On Sun, Jan 5, 2014 at 11:41 AM, glen <
[hidden email]<mailto:
[hidden email]>> wrote:
[ ... ]
Now, that carries us to how/whether/why humans would use irrational
inference procedures. But I think we would _need_ some evidence that
people actually use irrational reasoning procedures. I think even
so-called "irrational" things like _emotions_ are, somewhere deep down,
rational. Those emotions are an evolutionarily selected decision-making
ability that has its own calculus.
Bob Altemeyer's research on right-wing authoritarian (RWA) personalities -- pdf at
http://home.cc.umanitoba.ca/~altemey/ -- finds that high scoring RWAs suffer from severe cognitive disabilities which essentially render them immune to reason. (Note that "right-wing" here is a technical term meaning "adherent of the status quo".)

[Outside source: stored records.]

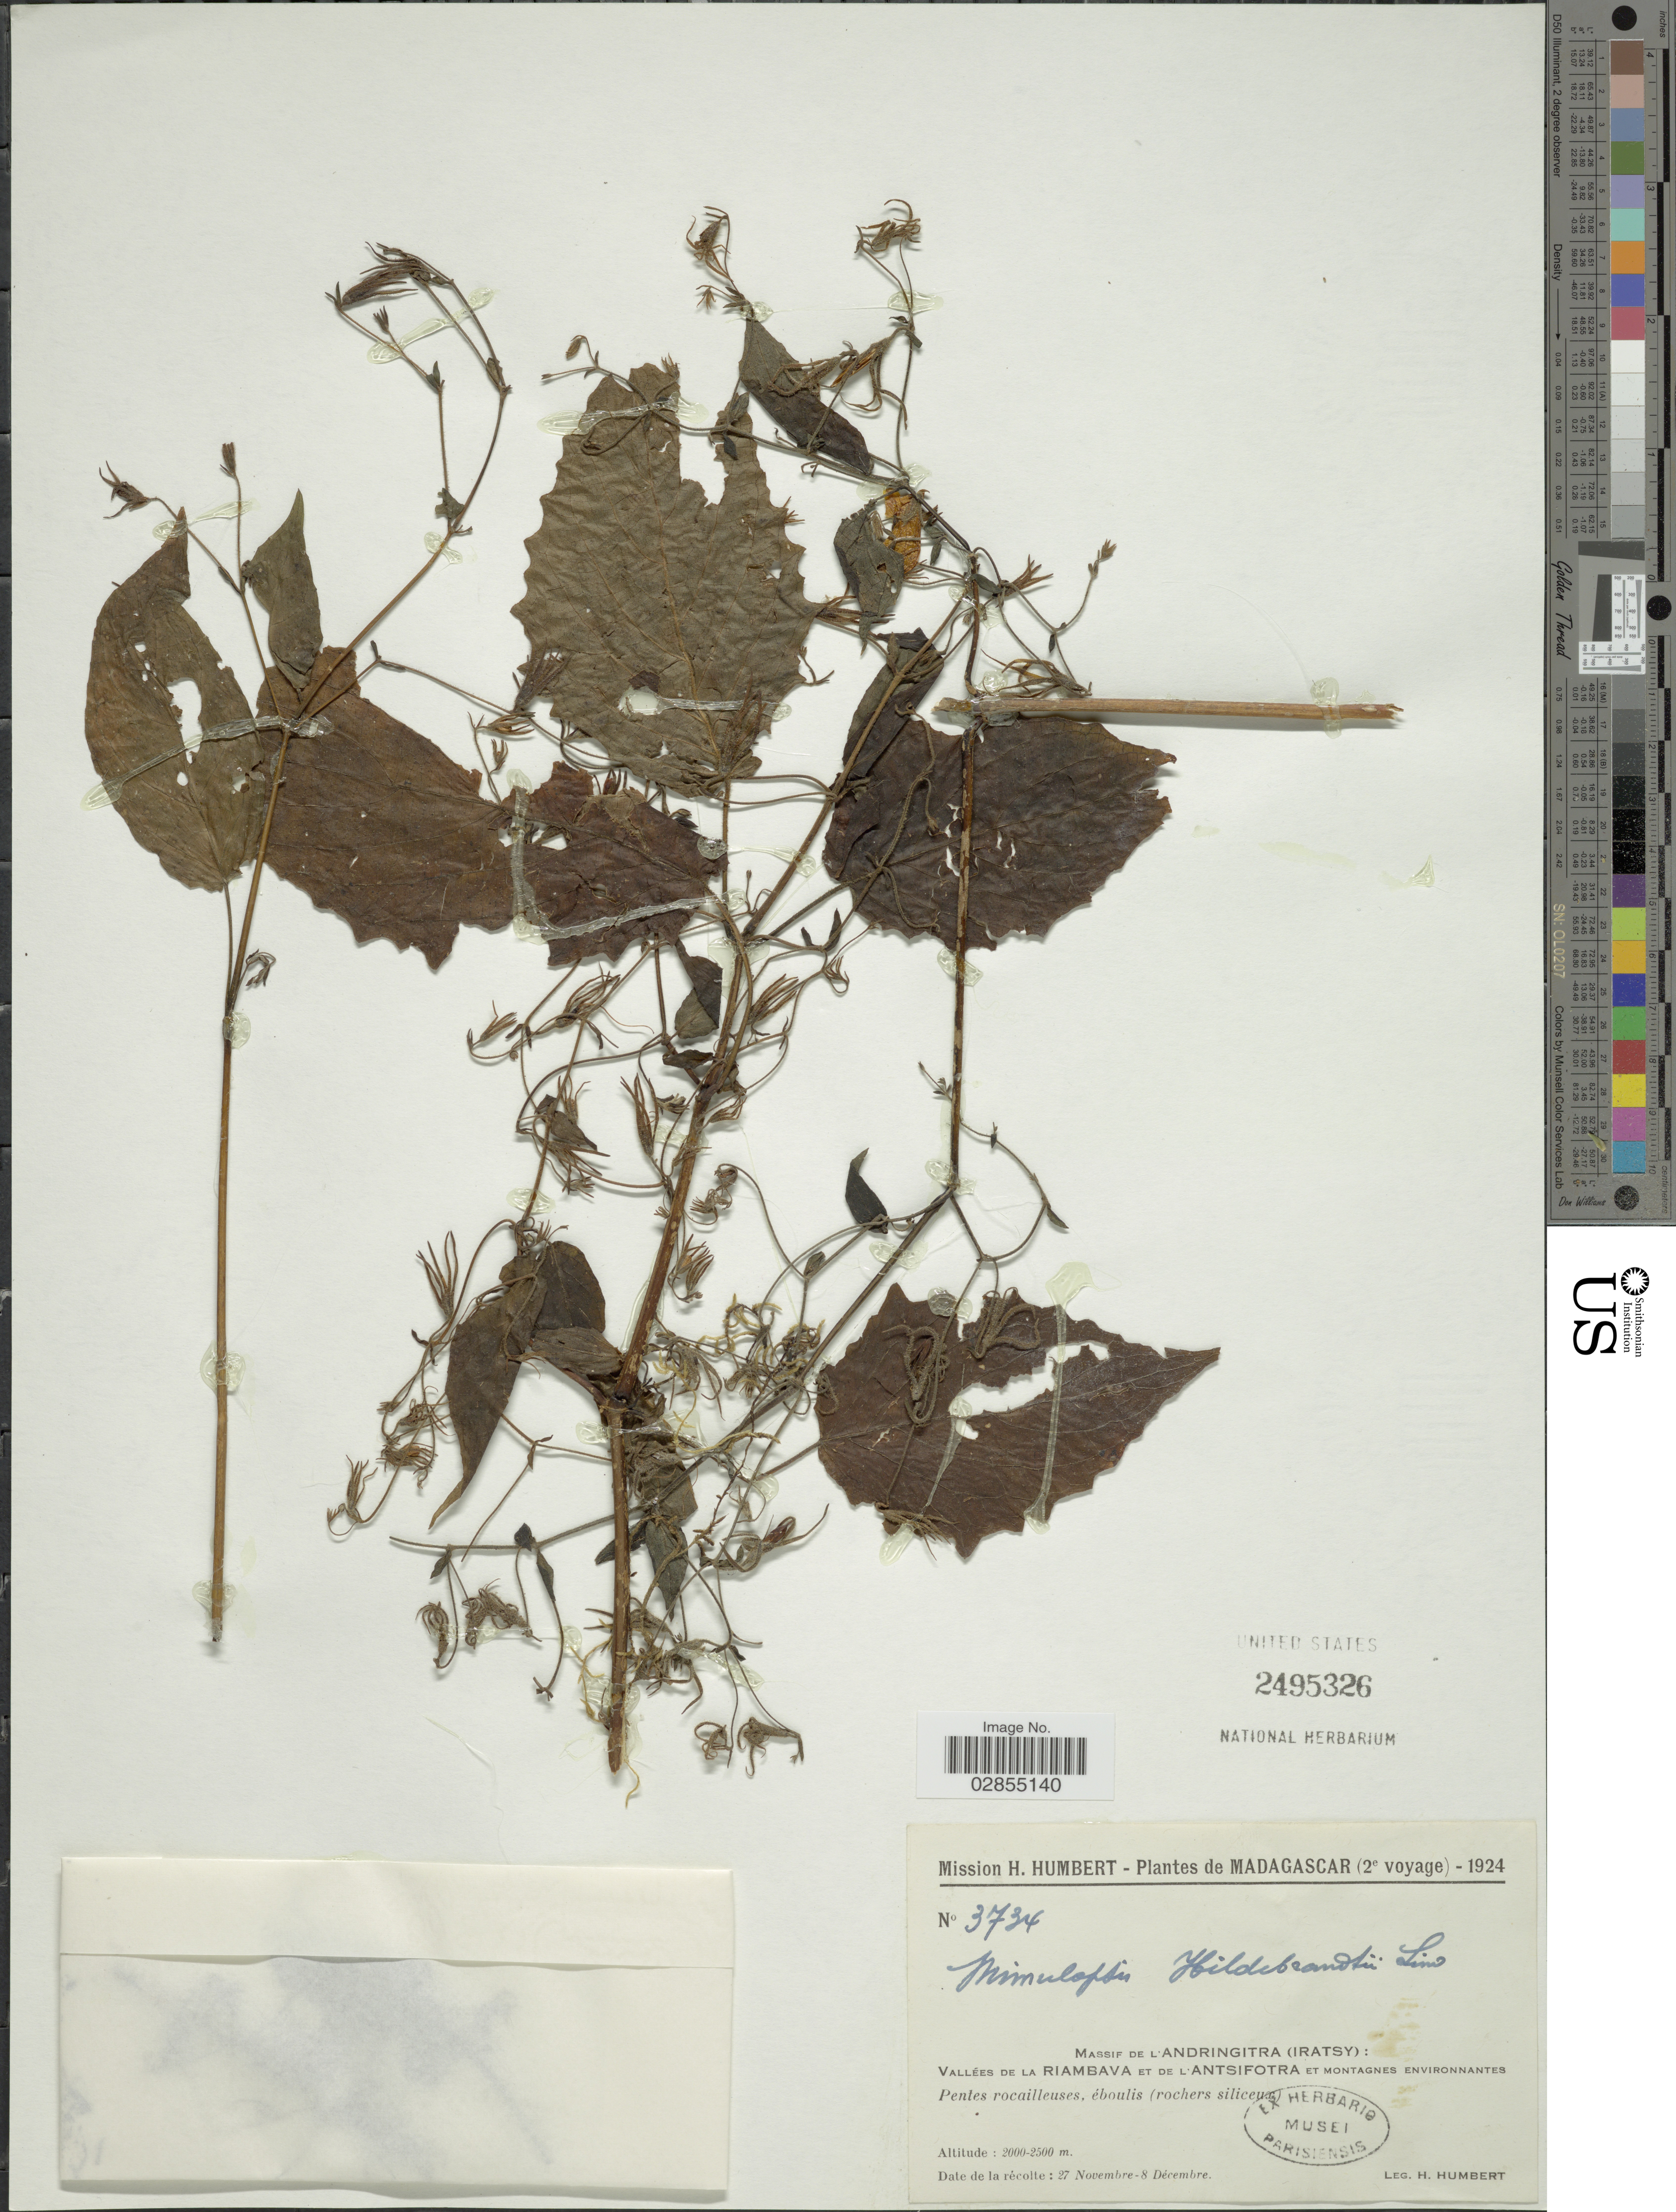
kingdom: Plantae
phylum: Tracheophyta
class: Magnoliopsida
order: Lamiales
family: Acanthaceae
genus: Mimulopsis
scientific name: Mimulopsis hildebrandtii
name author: Lindau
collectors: H. Humbert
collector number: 3734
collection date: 1924-11-27/1924-12-08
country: Madagascar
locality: Massif de l'Andringitra (Iratsy): Vallées de la Riambava et de l'Antsifotra et montagnes environnantes.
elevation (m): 2000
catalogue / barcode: US 2495326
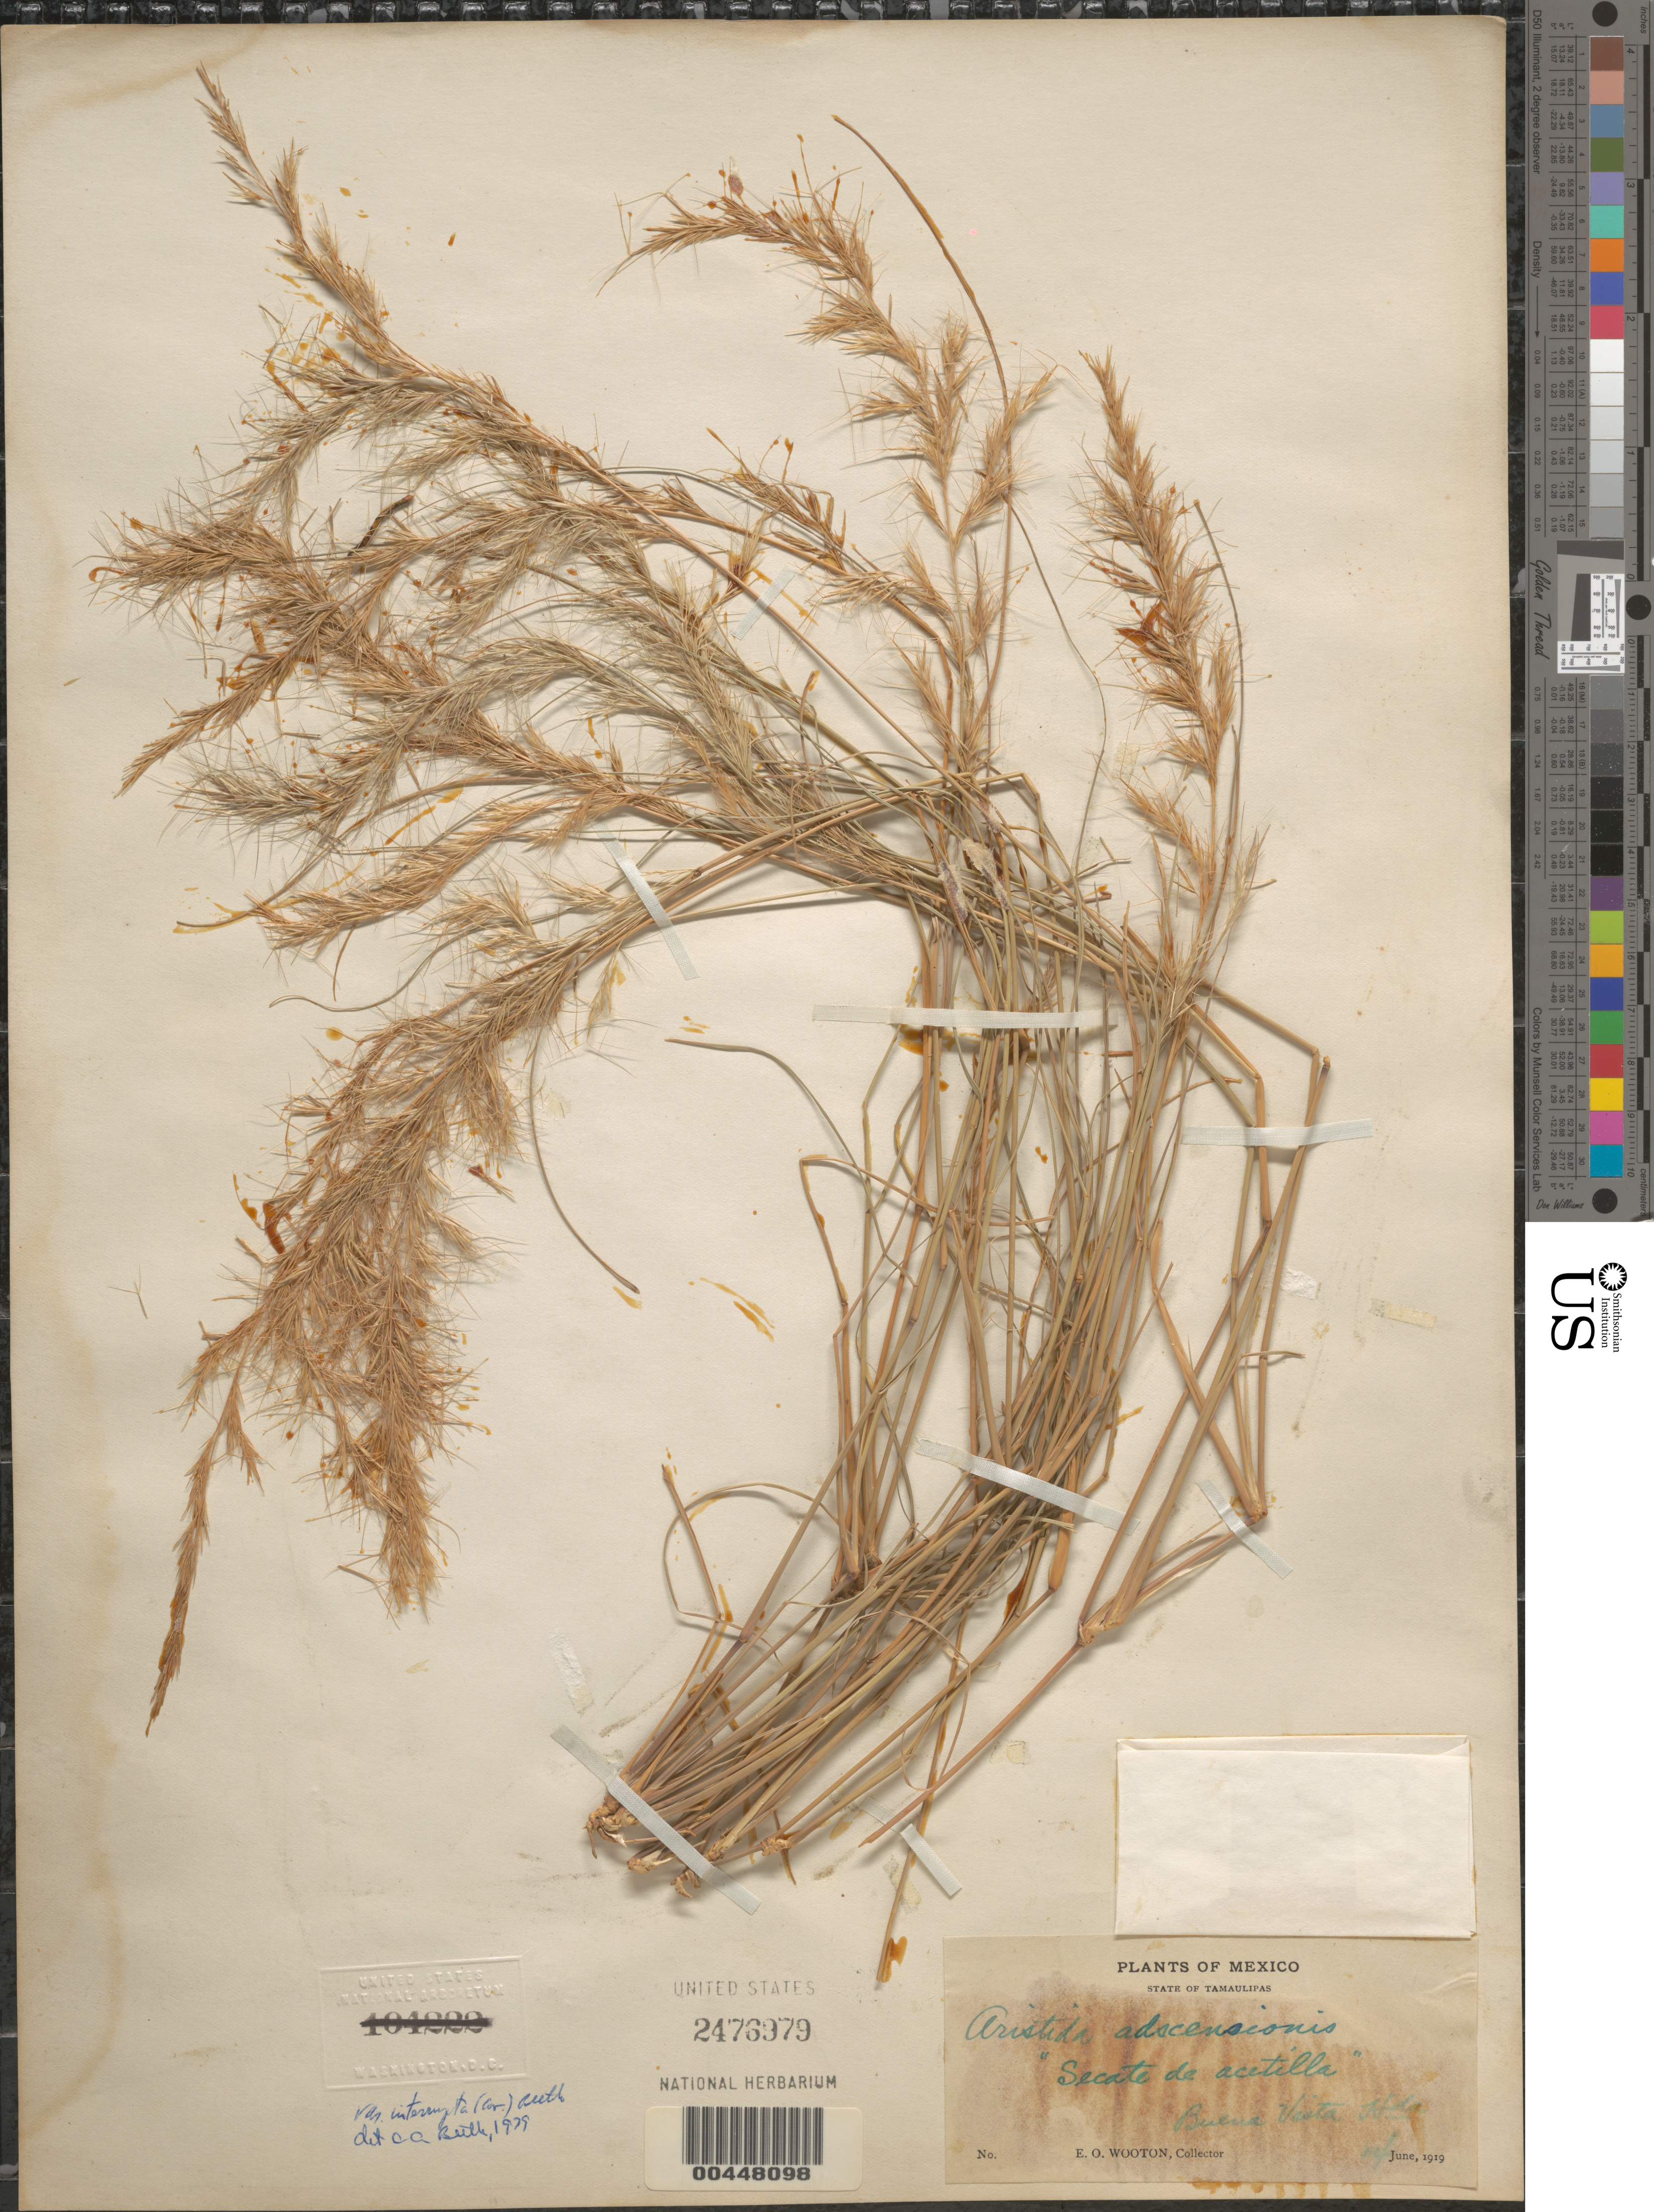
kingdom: Plantae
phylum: Tracheophyta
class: Liliopsida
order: Poales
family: Poaceae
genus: Aristida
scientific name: Aristida adscensionis var. interrupta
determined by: Beetle, O. A.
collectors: E. O. Wooton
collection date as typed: Jun 1919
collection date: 1919-06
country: Mexico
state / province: Tamaulipas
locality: Beuna Vista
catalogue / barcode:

But research reveals that authoritarian followers drive through life under the influence
of impaired thinking a lot more than most people do, exhibiting sloppy reasoning,
highly compartmentalized beliefs, double standards, hypocrisy, self-blindness, a
profound ethnocentrism, and--to top it all off--a ferocious dogmatism that makes it
unlikely anyone could ever change their minds with evidence or logic.
There's an article in today's Times,
http://www.nytimes.com/2014/01/05/business/media/banished-for-questioning-the-gospel-of-guns.html, which unintentionally makes the case that the gun rights lobby is essentially a coalition of right-wing authoritarians and gun manufacturers. They cannot tolerate any discussion of the dogma because they are incapable of reasoning on the subject, only able to distinguish the party line from apostasy so they can attack the enemies.
Just because there is a reason to be a lynch mob doesn't make a lynch mob reasonable. I think you're confounding the rationality of explanation with the rationality of the explained.